La bénévole du mois : Carole Barat, président de l'Association Narbonnaise de Tennis

Baptiste Blanchet

12 mars 2026

Orthophoniste et ancienne 4/6, Carole Barat pratique le beach tennis en compétition. En poste depuis 2023 à la présidence de l'Association Narbonnaise de Tennis, elle multiplie les projets, s’attachant notamment à la rénovation des infrastructures. Interview.

Depuis quand êtes-vous membre ?

Je suis arrivée en 2013, par hasard, car un ami m’a proposé de venir taper la balle, m’expliquant que ça allait me plaire. À l’époque, je pratiquais le handball et la course à pieds. Très compétitrice dans l’âme, dès la première année, je suis passée de non-classée à 15/3. J’ai rapidement joué en équipes. Membre active, je suis devenue secrétaire en 2016, puis présidente de la commission des jeunes au sein du comité de l’Aude, ainsi que du beach tennis. Notre président étant moins disponible, alors que nous avions l’habitude de fonctionner en binôme et que je faisais déjà pas mal de choses, j’ai accédé à cette fonction en 2023. Orthophoniste avec beaucoup de patients, il est parfois difficile de tout mener de front, mais je donne de mon temps du mieux que je peux.
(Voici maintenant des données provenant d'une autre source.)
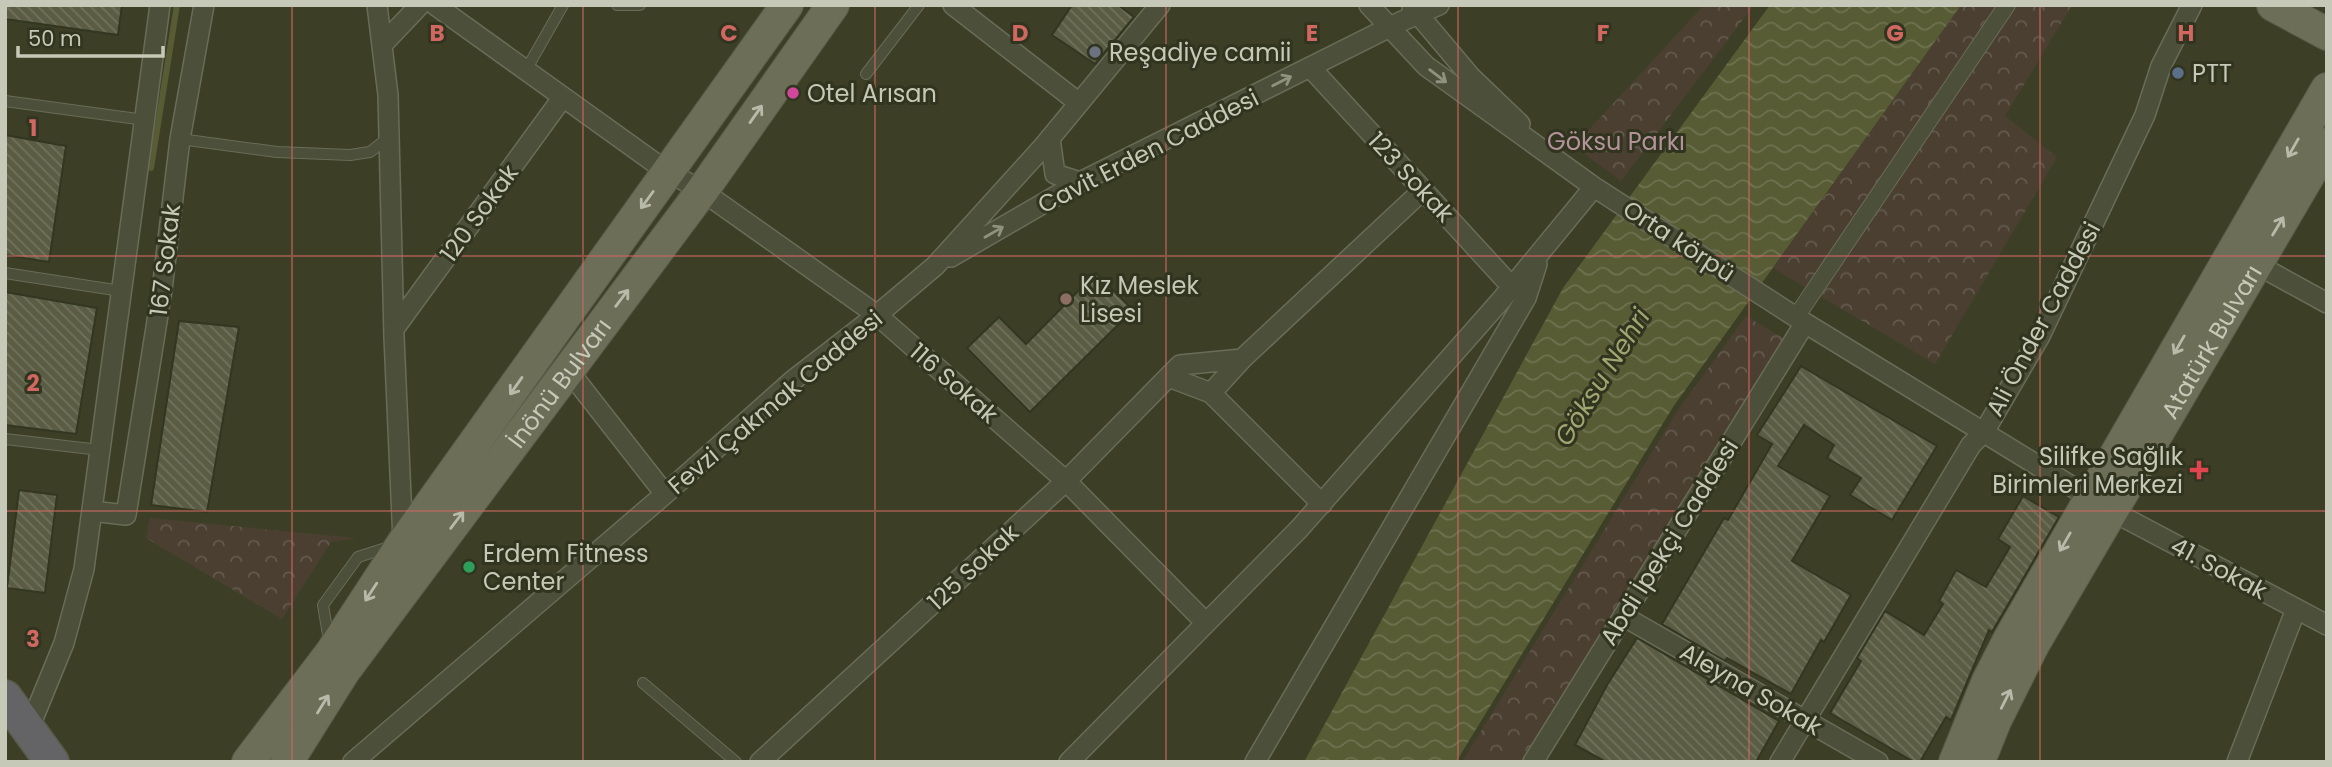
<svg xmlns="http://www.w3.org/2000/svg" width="2332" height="767" font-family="Poppins,sans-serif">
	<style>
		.forest { fill: url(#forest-crowns) }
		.water { fill: url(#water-waves) }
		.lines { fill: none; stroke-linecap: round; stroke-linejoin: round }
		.stream { stroke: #575c34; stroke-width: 6 }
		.building { fill: url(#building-back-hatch); stroke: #333621; stroke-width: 2 }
		.service-casing { stroke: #696c58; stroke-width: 12 }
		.pedestrian-casing { stroke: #696c58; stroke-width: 18 }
		.minor-casing { stroke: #696c58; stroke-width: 22 }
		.primary-casing { stroke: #585b47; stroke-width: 34 }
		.trunk-casing { stroke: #595c48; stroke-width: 36 }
		.service { stroke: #4c4f3a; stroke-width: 10 }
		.pedestrian { stroke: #4c4f3a; stroke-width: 16 }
		.minor { stroke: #4c4f3a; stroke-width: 19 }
		.primary { stroke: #6c6e58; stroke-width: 32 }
		.trunk { stroke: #646366; stroke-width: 33 }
		.oneway { stroke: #8f927f }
		.oneway2 { stroke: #b8bba9 }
		.grid { fill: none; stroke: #d06861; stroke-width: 2; stroke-opacity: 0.55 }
		.worship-dot { fill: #6b7280; stroke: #31341f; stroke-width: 2.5 }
		.service-dot { fill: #5c6f8a; stroke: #31341f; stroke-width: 2.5 }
		.hotel-dot { fill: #d1479c; stroke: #31341f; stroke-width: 2.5 }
		.education-dot { fill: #8d6e63; stroke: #31341f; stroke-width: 2.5 }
		.health-dot { fill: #e0444e; stroke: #31341f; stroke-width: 2.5 }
		.leisure-dot { fill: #2e9e5b; stroke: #31341f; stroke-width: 2.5 }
		.labels { text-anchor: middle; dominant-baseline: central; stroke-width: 6; stroke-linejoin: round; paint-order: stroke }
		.poi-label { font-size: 24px; fill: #c6c9b7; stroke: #31341f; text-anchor: start }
		.park-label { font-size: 24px; fill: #b2939a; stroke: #31341f }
		.street-label { font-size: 24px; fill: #c6c9b7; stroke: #31341f }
		.water-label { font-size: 26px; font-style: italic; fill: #a0a671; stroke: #31341f }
		.grid-label { font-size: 23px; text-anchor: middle; font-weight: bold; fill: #d06861; stroke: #31341f; stroke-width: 6; stroke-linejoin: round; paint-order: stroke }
	</style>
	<defs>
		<pattern id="forest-crowns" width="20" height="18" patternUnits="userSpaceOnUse" patternTransform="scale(1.75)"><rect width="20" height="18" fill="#4b3f32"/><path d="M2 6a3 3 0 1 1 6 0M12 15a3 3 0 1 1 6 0" fill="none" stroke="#63594d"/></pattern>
		<pattern id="water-waves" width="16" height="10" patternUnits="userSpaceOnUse" patternTransform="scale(1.75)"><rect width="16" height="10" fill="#575c34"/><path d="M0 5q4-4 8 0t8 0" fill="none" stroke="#6e724f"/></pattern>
		<pattern id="building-back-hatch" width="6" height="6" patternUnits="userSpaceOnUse" patternTransform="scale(1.75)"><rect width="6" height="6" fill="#5a5d43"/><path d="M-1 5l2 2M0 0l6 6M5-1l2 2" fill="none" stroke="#70735c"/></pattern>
	</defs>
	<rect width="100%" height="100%" fill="#3c3f26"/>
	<path class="forest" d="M1704,5H1754L1621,181L1574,146Z
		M1961,5H2072L2005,116L2057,157L1935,364L1773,268Z
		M1746,316L1783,338L1539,762H1462L1676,413Z
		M150,518L355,538L331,542L282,619L146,538Z"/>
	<path class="water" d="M1770,5H1961L1673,407L1456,762H1304L1563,288Z"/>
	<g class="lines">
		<path class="stream" d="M151,168L177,5"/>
	</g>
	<path class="building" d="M5,5H122L118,35L5,19Z
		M1072,5H1118L1134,17L1095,64L1052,35Z
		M5,135L66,146L49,262L5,255Z
		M1096,273L1133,310L1030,412L967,348L999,317L1026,344Z
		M5,292L97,308L76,434L5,425Z
		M179,321L239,327L207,512L151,505Z
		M1801,366L1937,446L1892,520L1850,495L1861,478L1827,458L1834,445L1804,425L1778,466L1830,496L1792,561L1851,595L1824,642L1821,640L1791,694L1727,658L1725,661L1662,624L1724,518L1728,520L1772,444L1757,435Z
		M19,490L57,495L45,593L7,588Z
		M2023,496L2059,517L1992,632L1989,630L1951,720L1946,717L1920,762H1914L1830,713L1861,661L1857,658L1885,611L1924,635L1943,604L1939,601L1956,570L1986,587L2010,547L1998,539Z
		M1637,638L1779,721L1756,762H1606L1575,745L1607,685Z"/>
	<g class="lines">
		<defs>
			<path id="service" d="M617,5H640
				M526,70L563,5
				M866,74L919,5
				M5,101L145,120
				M180,139L277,152L350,155L370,152L389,137
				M5,273L121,291
				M5,439L100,450
				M329,641L323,605L358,557L389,547
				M643,683L736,762"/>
			<path id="pedestrian" d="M1796,317L2007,5"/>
			<path id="minor" d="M377,5L388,95L394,337L403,542
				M435,5L662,168L702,191L877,315L1066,481L1206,623
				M953,5L1079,103
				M1369,5L1426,66L1594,187L1805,323L2112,511L2327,625
				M1412,7L1471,77L1520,124
				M382,45L420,5
				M1310,67L1512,287
				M1050,138L1055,174L1080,182
				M951,257L1080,182L1400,22L1439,5
				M2256,264L2327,303
				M394,329L563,97
				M568,370L665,494
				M1169,377L1211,393L1322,504
				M1211,393L1242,359L1423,190
				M92,511L126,515L162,290L180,139L204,5
				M1623,616L1878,762
				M28,731L64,643L84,569L160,5
				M353,762L665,494L792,381L877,315L935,266L1042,148L1160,5
				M760,762L1066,481L1180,365L1242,359
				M1069,762L1299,529L1502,299L1594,187
				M1255,762L1526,298L1537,264
				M1533,762L1805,323
				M1780,762L1971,445L1984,432L2040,336L2145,115L2161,66L2192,5
				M2237,762L2296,609"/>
			<g id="primary">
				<path d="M2273,5L2327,34"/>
				<path id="s1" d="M1983,751L1995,721L2033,645L2327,144"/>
				<path d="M248,762L331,653L403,543L787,5"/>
				<path id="s2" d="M287,762L344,671L702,191L833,5"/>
				<path d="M1955,762L1988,681L2010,638L2327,89"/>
			</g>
			<path id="trunk" d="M5,697L52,762"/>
		</defs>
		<use href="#service" class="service-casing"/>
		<use href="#pedestrian" class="pedestrian-casing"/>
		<use href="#minor" class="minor-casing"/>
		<use href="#primary" class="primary-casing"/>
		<use href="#trunk" class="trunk-casing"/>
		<use href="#service" class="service"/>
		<use href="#pedestrian" class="pedestrian"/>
		<use href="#minor" class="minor"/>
		<use href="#primary" class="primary"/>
		<use href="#trunk" class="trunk"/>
	</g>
	<defs><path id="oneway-shaft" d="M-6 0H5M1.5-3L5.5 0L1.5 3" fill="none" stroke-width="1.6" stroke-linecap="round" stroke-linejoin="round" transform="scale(1.75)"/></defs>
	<g class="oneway">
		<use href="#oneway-shaft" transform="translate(1438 76) rotate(37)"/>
		<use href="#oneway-shaft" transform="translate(1282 81) rotate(-27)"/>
		<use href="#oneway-shaft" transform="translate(994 232) rotate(-30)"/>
	</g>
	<g class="oneway2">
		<use href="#oneway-shaft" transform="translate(756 114) rotate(-55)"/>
		<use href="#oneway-shaft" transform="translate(2293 148) rotate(120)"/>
		<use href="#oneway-shaft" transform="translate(647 200) rotate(126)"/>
		<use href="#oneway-shaft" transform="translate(2278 226) rotate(-59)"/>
		<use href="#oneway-shaft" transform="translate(622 298) rotate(-53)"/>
		<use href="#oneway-shaft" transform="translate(2179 345) rotate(120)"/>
		<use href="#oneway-shaft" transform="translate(516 386) rotate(125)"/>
		<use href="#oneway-shaft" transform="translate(457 520) rotate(-53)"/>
		<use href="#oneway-shaft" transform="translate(2065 542) rotate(120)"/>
		<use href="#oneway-shaft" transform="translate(371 592) rotate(123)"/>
		<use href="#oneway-shaft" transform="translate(2006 699) rotate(-63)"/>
		<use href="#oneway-shaft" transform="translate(323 704) rotate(-58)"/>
	</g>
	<path class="grid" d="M292,5V762M583,5V762M875,5V762M1166,5V762M1458,5V762M1749,5V762M2040,5V762M5,256H2327M5,511H2327"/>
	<circle class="worship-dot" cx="1095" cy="52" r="7"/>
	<circle class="service-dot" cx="2178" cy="73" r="7"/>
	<circle class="hotel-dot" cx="793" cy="93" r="7"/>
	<circle class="education-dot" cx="1066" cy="299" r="7"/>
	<path class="health-dot" d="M2195.5 459.5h7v7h7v7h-7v7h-7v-7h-7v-7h7z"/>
	<circle class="leisure-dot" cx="469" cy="567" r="7"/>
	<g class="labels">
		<g class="poi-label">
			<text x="1109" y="52">Reşadiye camii</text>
			<text x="2192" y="73">PTT</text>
			<text x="807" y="93">Otel Arısan</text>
			<text x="1080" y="285">Kız Meslek<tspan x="1080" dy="28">Lisesi</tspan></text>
			<text x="2183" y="456" text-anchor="end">Silifke Sağlık<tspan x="2183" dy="28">Birimleri Merkezi</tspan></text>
			<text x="483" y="553">Erdem Fitness<tspan x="483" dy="28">Center</tspan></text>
		</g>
		<g class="park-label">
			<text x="1616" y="141">Göksu Parkı</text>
		</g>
		<g class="street-label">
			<text transform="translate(1148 151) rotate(-27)">Cavit Erden Caddesi</text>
			<text transform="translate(1411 177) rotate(47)">123 Sokak</text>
			<text transform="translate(479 213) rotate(-54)">120 Sokak</text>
			<text transform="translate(1679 241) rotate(33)">Orta körpü</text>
			<text transform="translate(165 260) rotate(-83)">167 Sokak</text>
			<text transform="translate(2043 319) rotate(-62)">Ali Önder Caddesi</text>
			<text stroke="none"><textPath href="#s1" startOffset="469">Atatürk Bulvarı</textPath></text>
			<text stroke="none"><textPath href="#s2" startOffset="467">İnönü Bulvarı</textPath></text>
			<text transform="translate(954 383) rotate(41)">116 Sokak</text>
			<text transform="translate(775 402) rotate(-40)">Fevzi Çakmak Caddesi</text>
			<text transform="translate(1669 542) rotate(-58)">Abdi İpekçi Caddesi</text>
			<text transform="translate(973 567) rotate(-43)">125 Sokak</text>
			<text transform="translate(2219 568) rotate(28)">41. Sokak</text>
			<text transform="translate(1751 689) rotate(30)">Aleyna Sokak</text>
		</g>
		<g class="water-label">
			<text transform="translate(1602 377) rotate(-58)">Göksu Nehri</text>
		</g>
	</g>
	<g class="grid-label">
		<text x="437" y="41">B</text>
		<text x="729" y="41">C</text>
		<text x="1020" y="41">D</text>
		<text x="1312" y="41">E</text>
		<text x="1603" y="41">F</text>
		<text x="1895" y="41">G</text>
		<text x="2186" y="41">H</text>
		<text x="33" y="136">1</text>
		<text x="33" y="391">2</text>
		<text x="33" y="647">3</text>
	</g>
	<rect width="2332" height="767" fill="none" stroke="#c6c9b7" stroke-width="14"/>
	<path d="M18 46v10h145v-10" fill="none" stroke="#c6c9b7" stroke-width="3.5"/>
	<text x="28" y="46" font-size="21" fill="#c6c9b7" stroke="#31341f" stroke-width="5" paint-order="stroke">50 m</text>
</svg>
Quelles ont été vos premières actions ?

Il fallait mettre l’accent sur les équipements. Le club a notamment récupéré la gestion d’un deuxième site municipal, anciennement celui des Cheminots, avec deux courts et un club-house. Un troisième terrain était à l’abandon, nous l’avons refait à nos frais, ce qui nous permet d’avoir trois courts couverts en béton poreux en excellent état. Sur notre site historique, distant d’un peu moins de trois kilomètres, nous disposons de cinq courts en résine dont les éclairages sont tous passés en LED, et depuis peu d’un plateau de sable avec quatre terrains de beach, né notamment de la transformation d’un court de tennis impraticable en deux terrains supplémentaires.

Avoir deux complexes vous facilite-t-il la vie ?

Oui, clairement. Cela permet notamment d’avoir des terrains disponibles pour ceux qui ne font pas de compétition, et en même temps d’engager de nombreuses équipes oud’avoir les créneaux nécessaires pour notre école de tennis qui accueille 135 jeunes, tandis que 60 adultes prennent eux aussi des cours de tennis. 

Être présidente représente-t-il un investissement important ?

Oui, mais de toute façon, je viens au club quasiment tous les soirs, soit pour encadrer des cours de beach tennis, soit pour y jouer, ce qui me laisse le temps d’échanger avec les membres, de régler les problèmes. Je suis également présente tous les samedis matin ou pour les compétitions. En semaine, je suis assez réactive par SMS tandis que je réponds aux emails le matin tôt. J’aime le côté humain, m’occuper des inscriptions en début de saison. J’anticipe beaucoup les choses : la planification des équipes – mais pas leur constitution que je délègue –, leur planning, puis j’enregistre et j’inscris. Tant que ça m’anime, que ça apporte au club et que les gens reviennent, je continue, même si j’ai moins de temps pour des choses personnelles. Mais je suis très bien entourée au sein de l’ANT et je fais une totale confiance à mes enseignants.

Jouez-vous encore au tennis ?

Plus beaucoup, à la suite d’une rupture des ligaments croisés sur un court. Je continue néanmoins en équipe régionale et en plus de 35 ans. Au moment de cette blessure, j’avais déjà un pied dans le beach tennis.